I was on a ride a few weeks ago, a long and circuitous ride, with a couple of guys I knew and a couple of guys I didn't know. Thankfully for me, it was at recovery pace for the crew, and so I was able to hang on. I miss rides like this: several hours in the saddle, usually in the countryside, with a brief stop at a roadside tavern for a pint or a piece of cake, and conversations about anything and everything… except bikes.
This unwritten rule is what has kept cycling close to my heart over many years. Even as a junior, I'd show up for the club runs early, and pick out someone to ride with for the day. As an adolescent, realizing that deltas in age, class, race, gender and even language melted away once the wheels started rolling was exhilirating and empowering. I distinctly recall long Sunday rides chatting about New Orleans jazz, Jimmy Carter's legacy, Soul Train, the Moscow Olympics, and mechanical pencils.
I think I was 15 or 16 when I met Nathan, a middle aged architect with a bit of a paunch and a bit of a punch when going for town line sprints. Not five minutes into the ride, he launched into a lecture on the history of mechanical pencils. Already at that age a bit of a contrarian, I tried to play the foil, by insisting that technology was ruining the pencil game, and that plain old wooden pencils had been good enough for centuries, so why change? These were the days before AutoCAD, when being an architect meant you actually drew. Or at least you spent a few years drafting with pencils, until you were experienced enough to hire others to draw for you. Nevertheless, it was a profession that went through a lot of lead.
Nathan pointed out that the earliest mechanical pencils had been developed in the 19th century, and besides their functional and technical superiority, there was an amazing amount of craftsmanship that went into their design and fabrication. His favorite was the Koh-I-Noor 5611 a marvellous little device made in Italy.
"At the end of the day, I can draw just as well with a traditional pencil as I can with a Koh-I-Noor," he said. "But drawing with my 5611 simply brings me a lot of joy. It's hard to explain, really."
The following week, Nathan gave me one of his old Koh-I-Noors and a box of 2mm lead. The dang thing was marvellously simple, and he was right! It was really fun to hold, and somehow made the act of drawing feel… different.
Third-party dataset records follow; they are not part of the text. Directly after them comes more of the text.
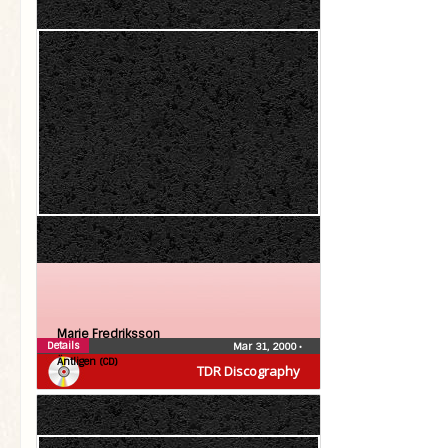
Marie Fredriksson
Details
Mar 31, 2000
•
Äntligen (CD)
TDR Discography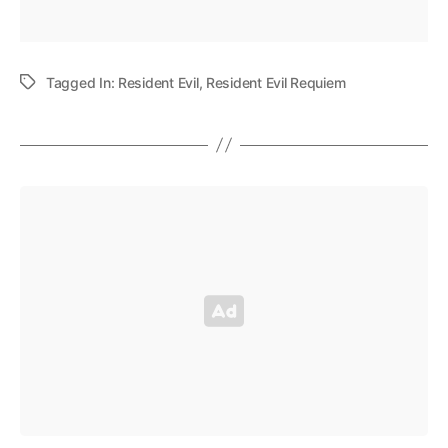
Tagged In:
Resident Evil
,
Resident Evil Requiem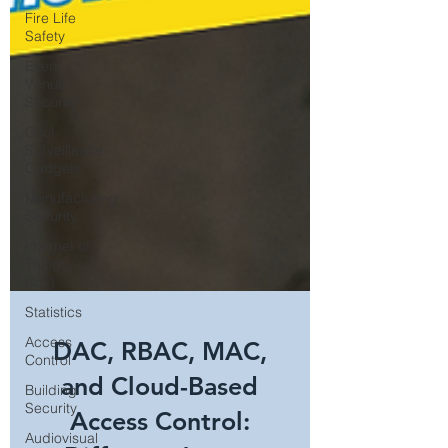
Fire Life
Safety
Event
Venue
Security
Cool
Surveillance
Gadgets
Manufacturing
Security
Internet of
Things
(IoT)
Statistics
Access
Control
DAC, RBAC, MAC,
Building
Security
and Cloud-Based
Audiovisual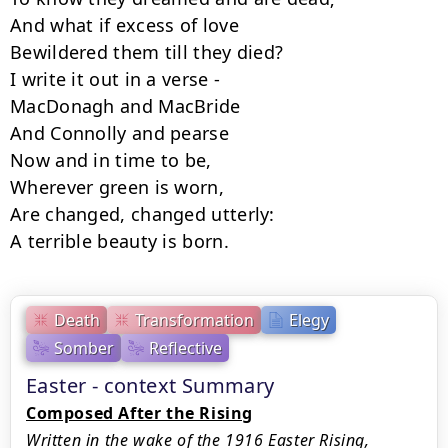
And what if excess of love

Bewildered them till they died?

I write it out in a verse -

MacDonagh and MacBride

And Connolly and pearse

Now and in time to be,

Wherever green is worn,

Are changed, changed utterly:

A terrible beauty is born.
Death
Transformation
Elegy
Somber
Reflective
Easter - context Summary
Composed After the Rising
Written in the wake of the 1916 Easter Rising,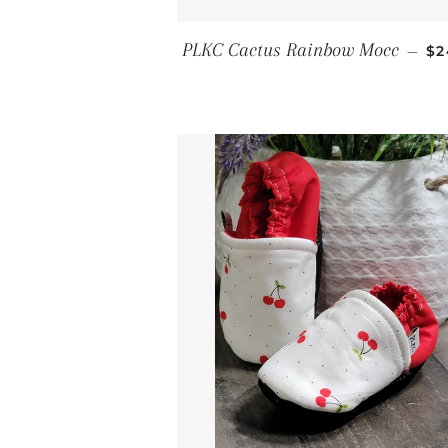
RE
PLKC Cactus Rainbow Mocc
—
$2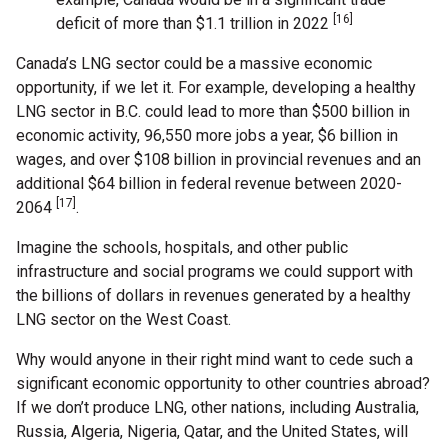
[16]
deficit of more than $1.1 trillion in 2022
Canada’s LNG sector could be a massive economic
opportunity, if we let it. For example, developing a healthy
LNG sector in B.C. could lead to more than $500 billion in
economic activity, 96,550 more jobs a year, $6 billion in
wages, and over $108 billion in provincial revenues and an
additional $64 billion in federal revenue between 2020-
[17]
2064
.
Imagine the schools, hospitals, and other public
infrastructure and social programs we could support with
the billions of dollars in revenues generated by a healthy
LNG sector on the West Coast.
Why would anyone in their right mind want to cede such a
significant economic opportunity to other countries abroad?
If we don’t produce LNG, other nations, including Australia,
Russia, Algeria, Nigeria, Qatar, and the United States, will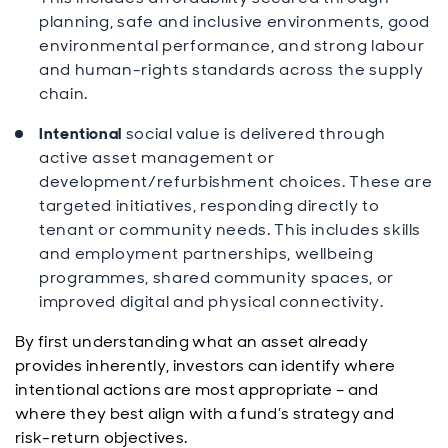
planning, safe and inclusive environments, good
environmental performance, and strong labour
and human-rights standards across the supply
chain.
Intentional
social value is delivered through
active asset management or
development/refurbishment choices. These are
targeted initiatives, responding directly to
tenant or community needs. This includes skills
and employment partnerships, wellbeing
programmes, shared community spaces, or
improved digital and physical connectivity.
By first understanding what an asset already
provides inherently, investors can identify where
intentional actions are most appropriate – and
where they best align with a fund’s strategy and
risk-return objectives.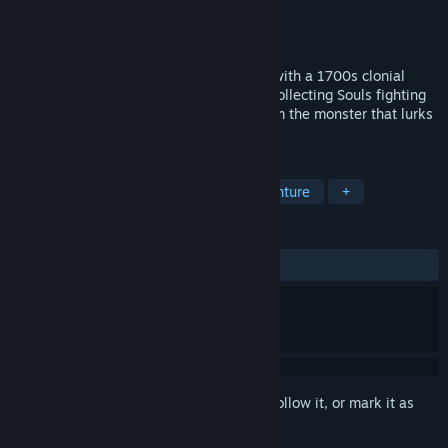
Developer
Hen Soup Studios
Publisher
Hen Soup Studios
Released
Oct 11, 2024
A action arcade style horror maze game with a 1700s clonial
pirate theme set in a fictional universe. Collecting Souls fighting
the Undead while running for you life from the monster that lurks
in the tomb.
TAGS
Action
Adventure
Action-Adventure
+
REVIEWS
ALL TIME:
Positive
(86% of 15)
Sign in
to add this item to your wishlist, follow it, or mark it as
ignored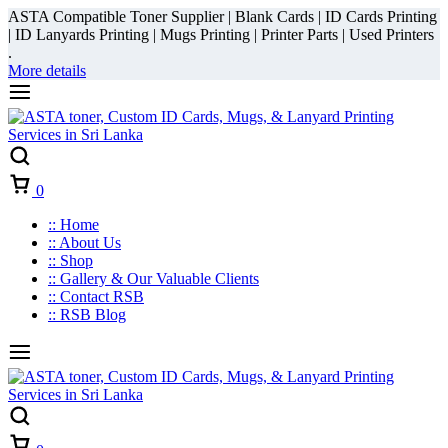
ASTA Compatible Toner Supplier | Blank Cards | ID Cards Printing
| ID Lanyards Printing | Mugs Printing | Printer Parts | Used Printers
.
More details
Cart
0
:: Home
:: About Us
:: Shop
:: Gallery & Our Valuable Clients
:: Contact RSB
:: RSB Blog
Cart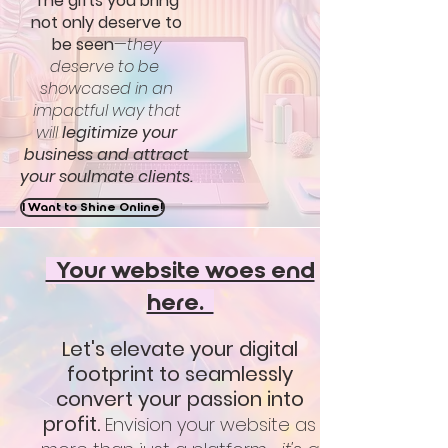
The gifts you bring
not only deserve to
be seen
—they
deserve to be
showcased in an
impactful way that
will
legitimize your
business and attract
your soulmate clients.
I Want to Shine Online!
Your website woes end
here.
Let's elevate your digital
footprint to seamlessly
convert your passion into
profit.
Envision your website as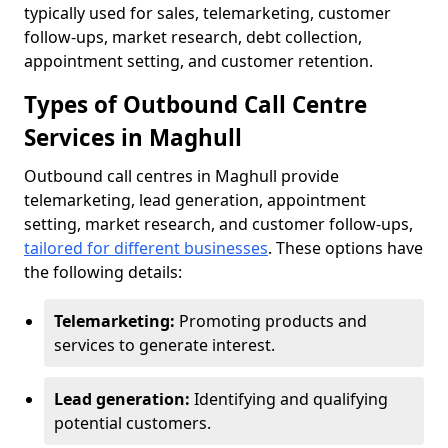
typically used for sales, telemarketing, customer
follow-ups, market research, debt collection,
appointment setting, and customer retention.
Types of Outbound Call Centre
Services in Maghull
Outbound call centres in Maghull provide
telemarketing, lead generation, appointment
setting, market research, and customer follow-ups,
tailored for different businesses
. These options have
the following details:
Telemarketing:
Promoting products and
services to generate interest.
Lead generation:
Identifying and qualifying
potential customers.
Five minutes into my ride with the quartet, it began: instead of chatting about anything other than bikes, I was in for several hours of the very worst kind of bike talk: which helmets are best, is the Emonda really worth $15K, and when is it right to go for carbon wheels? I just shifted to the back and pretended to struggle with my breathing, rather than participate in this most unfortunate echo chamber.
But on the latter topic, I was pretty happy to hear some rational consensus. Buy carbon wheels because they're cool, not because they're going to make you faster. Be aware that the braking won't be as good, or as predictable. On the other hand, even mediocre carbon rims tend to be extremely stiff, and if that's a riding characteristic one seeks, it's a convenient way to deliver it. One of the guys was riding a pair of November Rail 52s, and the others seems pretty interested in hearing him talk about them. For an hour. He'd laced them to a pair of older DT Swiss 240s, and at least as carbon clinchers go, I thought to myself: not the dumbest wheelset in the world.
A couple of weeks ago I built up a set of November's new Rail 34s. One of the first things you notice about these rims is the shape and their finish: they look like the carbon clincher equivalent of a Parlee, which is a rather good and impressive thing, and wholly unlike "affordable" carbon rims of the past. The second thing you notice is how "heavy" they are. And by heavy, I mean 450g. Which is to say: light. But which is also to say, heavy… compared again, with "affordable" carbon rims of the past. The third thing you notice is how stiff they are in your hand, and then how round and stiff a wheel they build. Setting aside the questions of price, durability, braking, aerodynamics and technology-for-technology's sake… the notion that one can build a set of 20/24h ~1300g wheels that are (at least in terms of lateral rigidity) functionally superior to any option using an aluminum rim is pretty interesting. The stiffness contributes to a responsiveness that is a joy to behold. This was not always true of carbon rims in the past. The truth is, here in the midwest, due to our landscape's unrelenting lack of features, so many of the safety concerns surrounding carbon rims do not apply. Not to mention the onslaught of disc cross bikes hitting the market. And over the years, I've found myself giving in, and building more and more. The technology has come a long way. And it's true: they are more fun. Kind of like drawing with a Koh-I-Noor 5611, I guess.
If you'd like to chat wheels, drop me a line. I'll probably still try to talk you into a set of aluminum tubulars, but I'll tell the truth about carbon. And the truth is that a set of White Industries to Novembers isn't the worst thing in the world. But please, for the sake of all that is holy, let's wrap them in good tires.